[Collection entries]
== Segment start ==
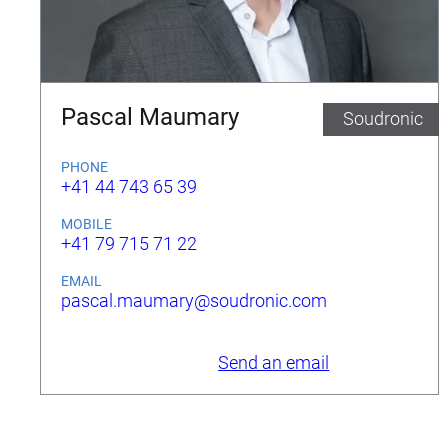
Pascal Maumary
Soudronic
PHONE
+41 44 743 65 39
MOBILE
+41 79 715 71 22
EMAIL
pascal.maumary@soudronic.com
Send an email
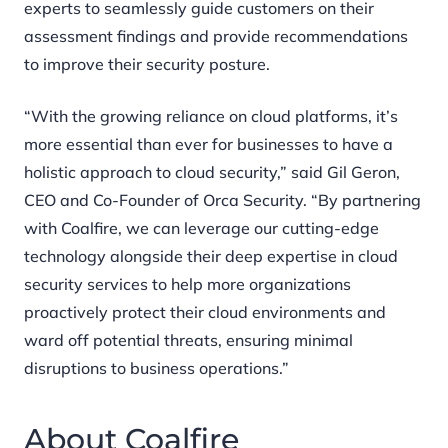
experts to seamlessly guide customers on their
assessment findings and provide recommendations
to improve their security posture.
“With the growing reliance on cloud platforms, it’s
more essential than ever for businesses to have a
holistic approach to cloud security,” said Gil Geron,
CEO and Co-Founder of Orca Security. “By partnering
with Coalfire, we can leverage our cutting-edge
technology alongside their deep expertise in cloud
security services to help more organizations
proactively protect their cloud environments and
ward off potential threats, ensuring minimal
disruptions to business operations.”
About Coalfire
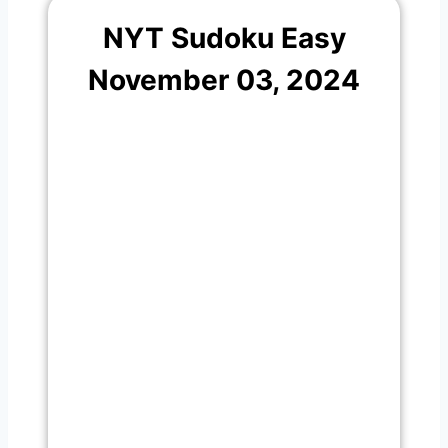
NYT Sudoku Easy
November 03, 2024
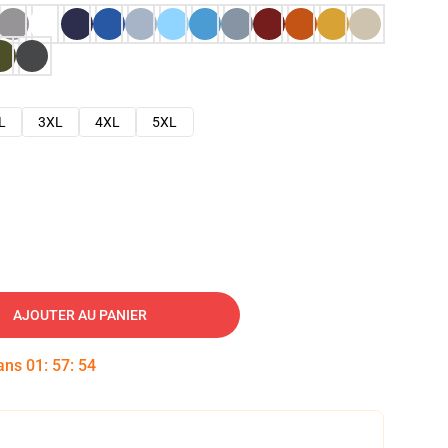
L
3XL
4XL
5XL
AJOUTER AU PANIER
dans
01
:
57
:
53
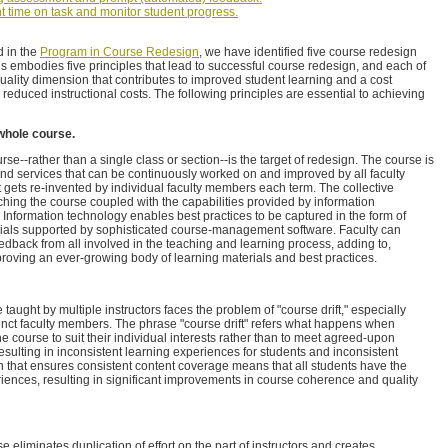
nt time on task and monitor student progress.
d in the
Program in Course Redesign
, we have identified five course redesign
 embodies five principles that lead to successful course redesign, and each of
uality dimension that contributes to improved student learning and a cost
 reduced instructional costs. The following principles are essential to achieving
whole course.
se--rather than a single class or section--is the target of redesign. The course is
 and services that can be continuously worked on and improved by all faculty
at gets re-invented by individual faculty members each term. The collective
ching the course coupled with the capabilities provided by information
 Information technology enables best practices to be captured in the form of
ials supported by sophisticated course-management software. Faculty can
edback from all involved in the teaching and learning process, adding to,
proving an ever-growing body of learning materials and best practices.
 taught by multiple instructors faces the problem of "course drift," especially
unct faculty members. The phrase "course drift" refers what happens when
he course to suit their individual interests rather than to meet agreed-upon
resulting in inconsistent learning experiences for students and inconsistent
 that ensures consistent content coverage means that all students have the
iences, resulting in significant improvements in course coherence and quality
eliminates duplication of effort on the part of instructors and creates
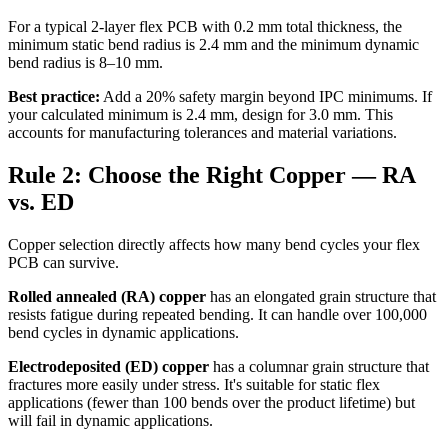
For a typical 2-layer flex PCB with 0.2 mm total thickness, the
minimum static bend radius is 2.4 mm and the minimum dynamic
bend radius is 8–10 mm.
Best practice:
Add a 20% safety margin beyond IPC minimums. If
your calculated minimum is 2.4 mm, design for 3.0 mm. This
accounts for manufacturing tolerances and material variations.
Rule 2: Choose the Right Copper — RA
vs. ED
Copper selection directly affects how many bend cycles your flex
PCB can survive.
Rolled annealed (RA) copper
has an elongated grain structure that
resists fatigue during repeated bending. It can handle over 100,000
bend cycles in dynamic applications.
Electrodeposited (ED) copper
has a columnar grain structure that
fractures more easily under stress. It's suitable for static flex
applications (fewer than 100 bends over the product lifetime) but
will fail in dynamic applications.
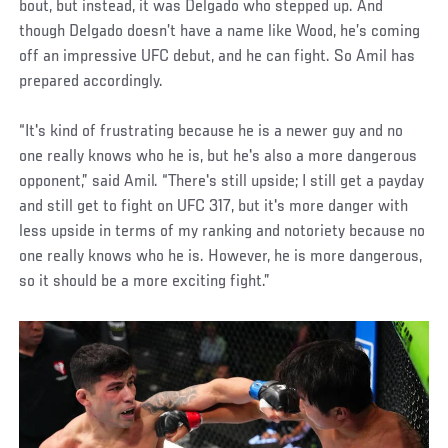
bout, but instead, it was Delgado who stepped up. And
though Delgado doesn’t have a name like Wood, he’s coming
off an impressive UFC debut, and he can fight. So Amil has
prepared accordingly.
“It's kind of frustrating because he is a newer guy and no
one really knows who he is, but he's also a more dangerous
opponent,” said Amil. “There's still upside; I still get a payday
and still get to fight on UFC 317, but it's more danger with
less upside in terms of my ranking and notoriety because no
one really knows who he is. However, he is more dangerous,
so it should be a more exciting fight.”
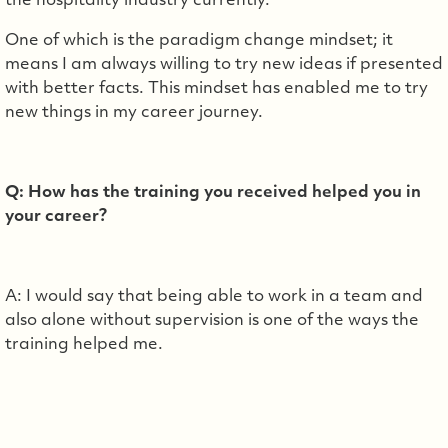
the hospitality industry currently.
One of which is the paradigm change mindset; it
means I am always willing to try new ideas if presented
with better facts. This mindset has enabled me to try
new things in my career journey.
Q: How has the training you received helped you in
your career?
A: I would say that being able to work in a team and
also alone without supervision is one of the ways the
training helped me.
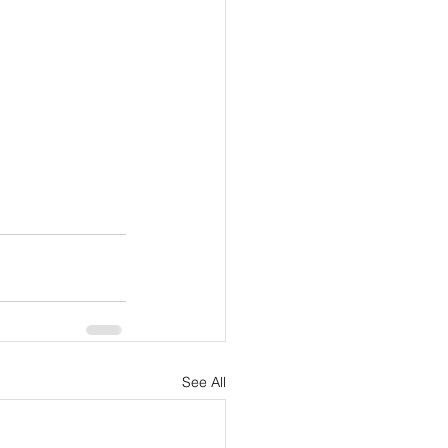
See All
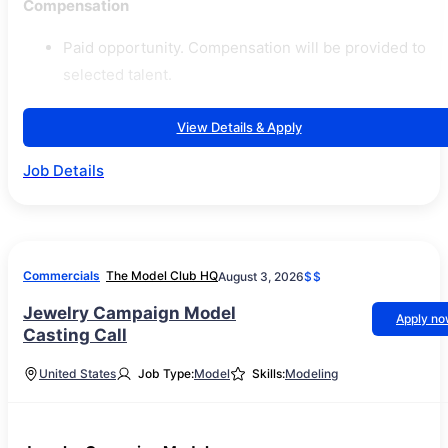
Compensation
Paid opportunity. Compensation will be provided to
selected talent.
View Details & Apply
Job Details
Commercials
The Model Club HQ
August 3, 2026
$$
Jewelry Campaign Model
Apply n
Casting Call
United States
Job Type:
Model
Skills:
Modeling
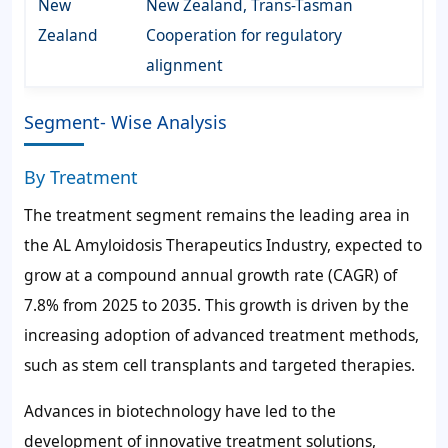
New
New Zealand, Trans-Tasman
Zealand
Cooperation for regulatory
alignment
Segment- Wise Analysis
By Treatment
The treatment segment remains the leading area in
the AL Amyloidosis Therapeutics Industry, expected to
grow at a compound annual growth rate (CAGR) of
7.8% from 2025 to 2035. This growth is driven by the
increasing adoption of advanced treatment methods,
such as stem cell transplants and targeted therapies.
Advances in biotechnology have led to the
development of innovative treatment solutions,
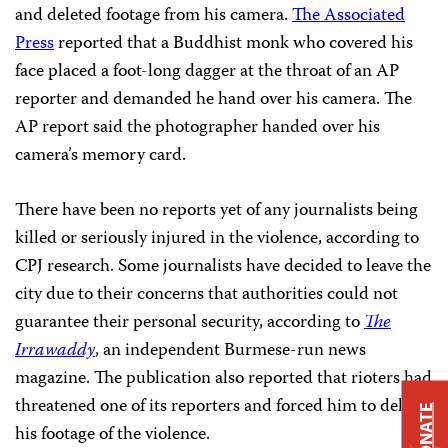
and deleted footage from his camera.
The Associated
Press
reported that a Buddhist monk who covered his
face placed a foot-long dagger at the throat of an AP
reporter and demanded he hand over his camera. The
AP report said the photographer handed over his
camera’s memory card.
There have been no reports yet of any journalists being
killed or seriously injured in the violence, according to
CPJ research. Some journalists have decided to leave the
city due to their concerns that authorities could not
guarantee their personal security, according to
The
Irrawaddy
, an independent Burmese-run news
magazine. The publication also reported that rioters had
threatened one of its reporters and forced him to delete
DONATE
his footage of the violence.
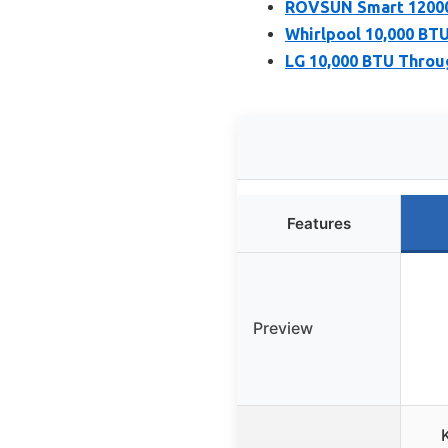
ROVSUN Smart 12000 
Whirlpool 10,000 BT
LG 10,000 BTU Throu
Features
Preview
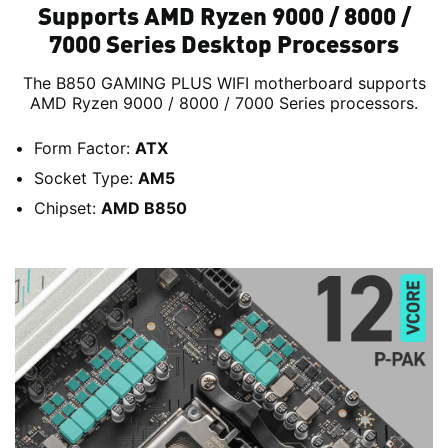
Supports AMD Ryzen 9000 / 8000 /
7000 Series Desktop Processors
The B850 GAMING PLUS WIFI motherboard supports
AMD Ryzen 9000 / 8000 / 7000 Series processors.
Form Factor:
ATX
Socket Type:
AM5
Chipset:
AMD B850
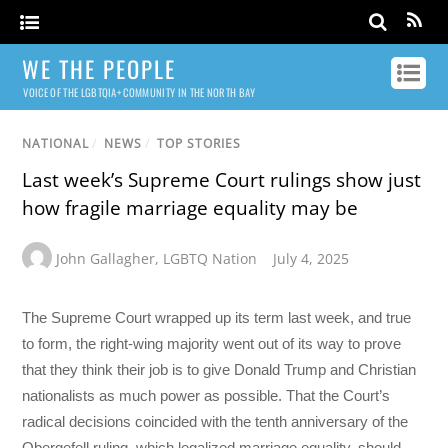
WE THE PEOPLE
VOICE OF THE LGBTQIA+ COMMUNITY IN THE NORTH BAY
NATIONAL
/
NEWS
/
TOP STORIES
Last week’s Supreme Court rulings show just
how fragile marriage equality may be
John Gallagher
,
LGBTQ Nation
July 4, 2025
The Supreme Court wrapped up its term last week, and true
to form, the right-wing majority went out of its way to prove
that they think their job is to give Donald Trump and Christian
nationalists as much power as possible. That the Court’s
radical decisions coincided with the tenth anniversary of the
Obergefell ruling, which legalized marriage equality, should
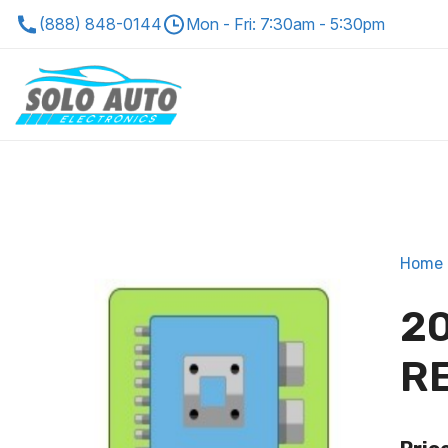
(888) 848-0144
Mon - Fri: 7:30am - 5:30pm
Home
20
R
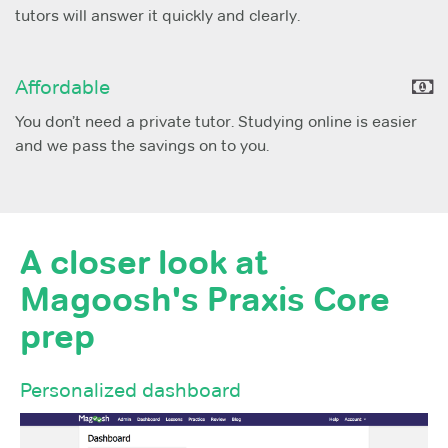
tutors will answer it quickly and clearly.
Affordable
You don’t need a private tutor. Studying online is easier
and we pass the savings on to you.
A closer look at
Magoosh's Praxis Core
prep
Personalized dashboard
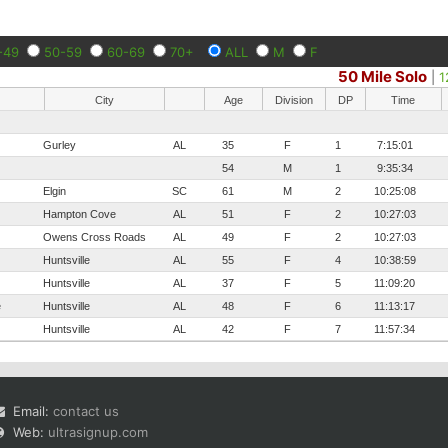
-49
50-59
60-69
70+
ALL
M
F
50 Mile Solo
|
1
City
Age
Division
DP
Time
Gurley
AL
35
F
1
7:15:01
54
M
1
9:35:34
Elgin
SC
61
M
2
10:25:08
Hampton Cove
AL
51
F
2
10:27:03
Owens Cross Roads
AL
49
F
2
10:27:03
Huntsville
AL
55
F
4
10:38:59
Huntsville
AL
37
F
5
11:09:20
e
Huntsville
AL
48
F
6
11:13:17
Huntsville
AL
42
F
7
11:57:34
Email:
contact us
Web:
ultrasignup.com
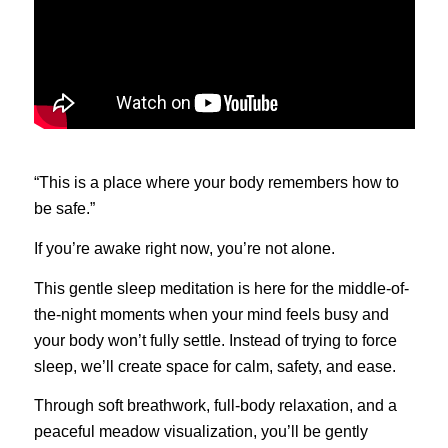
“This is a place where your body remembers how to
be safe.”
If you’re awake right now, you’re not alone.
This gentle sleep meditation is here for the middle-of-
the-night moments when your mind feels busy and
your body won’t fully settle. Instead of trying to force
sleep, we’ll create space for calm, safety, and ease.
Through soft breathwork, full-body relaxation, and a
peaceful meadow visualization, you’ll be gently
== Segment end ==
### WHAT TO PRODUCE:
Pull out every line in the entries above that contains the string "five", matching its case exactly.

### EXERCISE SOLUTION:
, we have identified five course redesign
 embodies five principles that lead to successful course redesign, and each of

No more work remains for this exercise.